TAREA 1:
Según el texto sobre la novela Rosas de Francia, ¿en qué ciudad y en qué año se publicó la obra por primera vez?
TAREA 2:
Prolonga el texto sobre la novela Rosas de Francia a partir de su última oración.

TEXTO SELECCIONADO:

^^^^

“El vapor ancla
en el puerto, un lugar solitario, desnudo de árboles, donde apenas hay un par
de casuchas de madera, contrahechas por el tiempo, de las cuales una hace las
veces de insegura bodega y en la otra se amontonan los pasajeros en espera de
coches y cabalgaduras para ir a la población”.
Por lo desolado,
el paraje descrito podría ser uno de esos lugares de la tierra abandonados de
Dios y de los hombres, tan frecuentes en
las historias de Joseph Conrad.
En realidad es
el sitio de destino del joven Ricardo, protagonista masculino de Rosas de
Francia, la novela del escritor Alfonso Mejía Robledo, publicada por primera vez en París en 1926, por la Casa Editorial Franco- Americana.
En este punto
empiezan los equívocos. La historia narrada
en el libro no tiene relación alguna con ese país considerado durante
mucho tiempo como epicentro de la Gran Cultura salvo, tal vez, por las rosas
que la protagonista femenina de la obra, Lucila, cultiva con esmero en su jardín y suele lucir como adorno prendidas
a la cintura.
Pero además su
autor es un hombre nacido en 1897 en un
diminuto poblado llamado
Villamaría, hoy perteneciente al
departamento de Caldas. Muy temprano su familia se afinca en
Pereira, una pequeña población que para
la época todavía no contaba medio siglo
de fundada. Cómo llegó este hombre, comerciante de oficio y escritor de
profesión, a editar su libro en una editorial
ubicada en el 222 del Boulevard Saint Germain de París es
parte de la aventura emprendida
por los investigadores Rigoberto Gil Montoya
y César Valencia Solanilla, cuyos resultados publica el sello editorial
Alma Máter, en un texto cuidadosamente
editado, que incluye la segunda versión
de la novela, corregida en su momento por el autor y precedida en este caso de
un minucioso ejercicio crítico.

^^^^

DATOS REGISTRADOS:
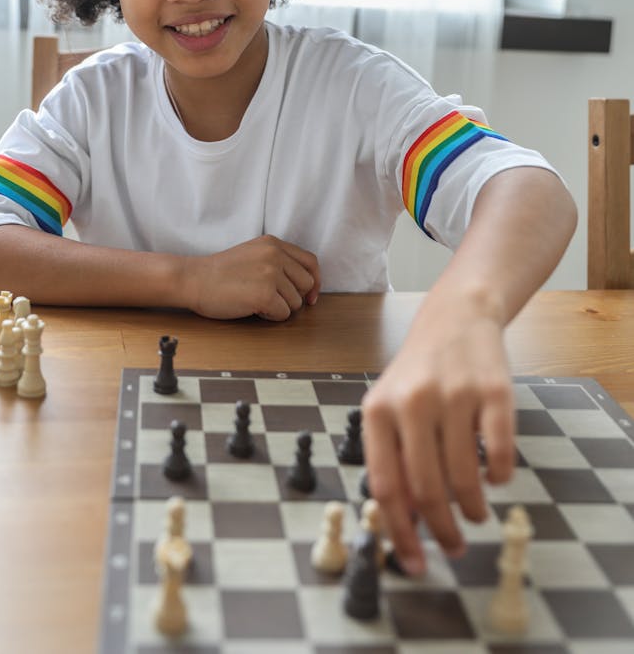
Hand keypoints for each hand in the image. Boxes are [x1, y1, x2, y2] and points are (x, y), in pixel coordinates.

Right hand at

^^^^

RESPUESTA ESPERADA 1:
En París, en 1926.

RESPUESTA ESPERADA 2:
Se trata de un trabajo sin precedentes en nuestro
medio. En general, críticos y lectores
han acogido el lugar común que reduce a Pereira a una ciudad de comerciantes,
por completo indiferentes a los asuntos del arte y la producción intelectual.
La sola
escritura y publicación de la novela en una época tan temprana, bastaría
para desvirtuar el prejuicio. Sin embargo, los autores de la investigación no
se conforman con tan poco. Todo lo contrario: estimulados por la lectura del texto original, se
adentran en una rigurosa pesquisa a través de periódicos, revistas, archivos y
testimonios personales, hasta
reconstruir la urdimbre familiar, social, económica , política y cultural que le permitió a un hombre joven,
solo en parte dedicado al mundo de los negocios, asumirse como artista en un
medio precario y por lo tanto proclive a reducir las expresiones artísticas a
la condición de simple excentricidad.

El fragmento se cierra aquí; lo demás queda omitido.